My life changed after
One Hundred Years of Solitude
was published, when I discovered that a friend sold my letters to a library in the United States. I gave up writing letters so no one else would do that. Fame is a catastrophe in my private life. It's as if you could even measure solitude by the number of people around you. You're surrounded by more and more people, you feel smaller and smaller and smaller.

STREITFELD
: You have been famous for decades, ever since
Solitude
became an immediate sensation in 1967. You must be used to it.

GARCÍA MÁRQUEZ
: I was famous but no one noticed. After the Nobel it was different.
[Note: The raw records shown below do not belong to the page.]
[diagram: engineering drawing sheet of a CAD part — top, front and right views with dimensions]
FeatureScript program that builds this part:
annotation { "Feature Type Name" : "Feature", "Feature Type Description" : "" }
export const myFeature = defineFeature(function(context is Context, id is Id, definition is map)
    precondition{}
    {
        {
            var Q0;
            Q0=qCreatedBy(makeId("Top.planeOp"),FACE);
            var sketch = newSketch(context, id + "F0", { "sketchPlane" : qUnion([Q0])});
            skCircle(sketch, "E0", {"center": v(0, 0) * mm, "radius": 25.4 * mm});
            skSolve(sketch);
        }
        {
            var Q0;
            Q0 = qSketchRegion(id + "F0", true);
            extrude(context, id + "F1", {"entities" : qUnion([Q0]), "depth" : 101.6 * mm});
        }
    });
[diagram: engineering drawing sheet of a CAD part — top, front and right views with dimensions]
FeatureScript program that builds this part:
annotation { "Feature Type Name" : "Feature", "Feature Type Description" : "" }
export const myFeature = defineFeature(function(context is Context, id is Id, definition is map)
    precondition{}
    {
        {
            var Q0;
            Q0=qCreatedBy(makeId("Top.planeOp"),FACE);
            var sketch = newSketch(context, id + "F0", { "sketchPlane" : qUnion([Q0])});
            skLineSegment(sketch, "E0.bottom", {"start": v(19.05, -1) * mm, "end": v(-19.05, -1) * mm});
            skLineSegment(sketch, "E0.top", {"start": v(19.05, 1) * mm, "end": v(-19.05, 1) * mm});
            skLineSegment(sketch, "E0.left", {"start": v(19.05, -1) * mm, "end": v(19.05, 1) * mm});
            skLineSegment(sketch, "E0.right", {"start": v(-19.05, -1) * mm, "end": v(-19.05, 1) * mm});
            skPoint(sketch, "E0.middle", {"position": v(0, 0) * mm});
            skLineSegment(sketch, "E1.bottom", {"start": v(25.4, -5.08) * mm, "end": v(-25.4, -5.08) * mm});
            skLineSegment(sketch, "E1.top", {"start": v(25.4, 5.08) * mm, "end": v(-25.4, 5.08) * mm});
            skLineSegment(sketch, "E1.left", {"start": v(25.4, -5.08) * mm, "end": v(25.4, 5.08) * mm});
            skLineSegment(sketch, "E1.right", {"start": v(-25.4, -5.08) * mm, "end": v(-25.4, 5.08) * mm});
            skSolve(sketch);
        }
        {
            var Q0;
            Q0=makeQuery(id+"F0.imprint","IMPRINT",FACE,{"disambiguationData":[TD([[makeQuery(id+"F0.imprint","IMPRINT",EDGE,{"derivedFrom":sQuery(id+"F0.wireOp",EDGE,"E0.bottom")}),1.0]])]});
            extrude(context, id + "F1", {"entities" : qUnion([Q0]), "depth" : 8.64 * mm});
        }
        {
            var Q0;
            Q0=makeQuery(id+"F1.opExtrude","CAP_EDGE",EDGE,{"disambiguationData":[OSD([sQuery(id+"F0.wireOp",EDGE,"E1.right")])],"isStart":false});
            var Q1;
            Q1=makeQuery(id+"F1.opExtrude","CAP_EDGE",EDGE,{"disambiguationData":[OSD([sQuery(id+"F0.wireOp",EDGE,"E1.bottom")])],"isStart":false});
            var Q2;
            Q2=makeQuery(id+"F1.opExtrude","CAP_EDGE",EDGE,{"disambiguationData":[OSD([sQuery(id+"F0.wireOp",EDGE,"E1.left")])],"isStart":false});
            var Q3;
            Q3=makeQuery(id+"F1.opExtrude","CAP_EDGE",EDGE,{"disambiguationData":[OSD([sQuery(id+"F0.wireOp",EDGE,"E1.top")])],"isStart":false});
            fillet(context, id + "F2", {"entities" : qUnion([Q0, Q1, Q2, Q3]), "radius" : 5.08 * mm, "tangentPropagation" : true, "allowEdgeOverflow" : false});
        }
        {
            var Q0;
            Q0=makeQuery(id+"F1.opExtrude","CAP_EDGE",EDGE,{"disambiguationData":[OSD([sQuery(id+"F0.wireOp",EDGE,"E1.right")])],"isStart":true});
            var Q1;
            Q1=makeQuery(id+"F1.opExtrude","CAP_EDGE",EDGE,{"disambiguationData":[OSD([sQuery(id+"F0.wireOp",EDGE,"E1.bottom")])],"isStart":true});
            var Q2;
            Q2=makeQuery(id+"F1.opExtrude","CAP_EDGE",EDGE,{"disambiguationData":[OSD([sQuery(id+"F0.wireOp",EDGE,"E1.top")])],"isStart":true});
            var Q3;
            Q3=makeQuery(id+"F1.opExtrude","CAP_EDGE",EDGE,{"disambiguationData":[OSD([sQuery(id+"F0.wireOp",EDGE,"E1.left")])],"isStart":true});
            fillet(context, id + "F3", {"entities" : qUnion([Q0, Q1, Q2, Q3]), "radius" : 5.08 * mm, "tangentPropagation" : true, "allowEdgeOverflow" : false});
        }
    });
I had a project I wanted to do for a long time: Go to some small town in Colombia, get out of the car and write a report on what that town is about. But I realized something. By the third day, all the correspondents in Colombia would be there watching me do this. I'm the news.

STREITFELD
: So you're turning to the past and writing your memoirs.

GARCÍA MÁRQUEZ
: William Faulkner says something unforgettable: that the best place for a writer to live is a bordello. There's a party every night, the best hours to work—the
morning—are always peaceful, and you have a very good relationship with the police. As a young man I was living in a cheap hotel in Barranquilla where prostitutes would take clients. It was the cheapest hotel in the city but I learned things. Once I saw the governor—well, I heard his voice in the hallway.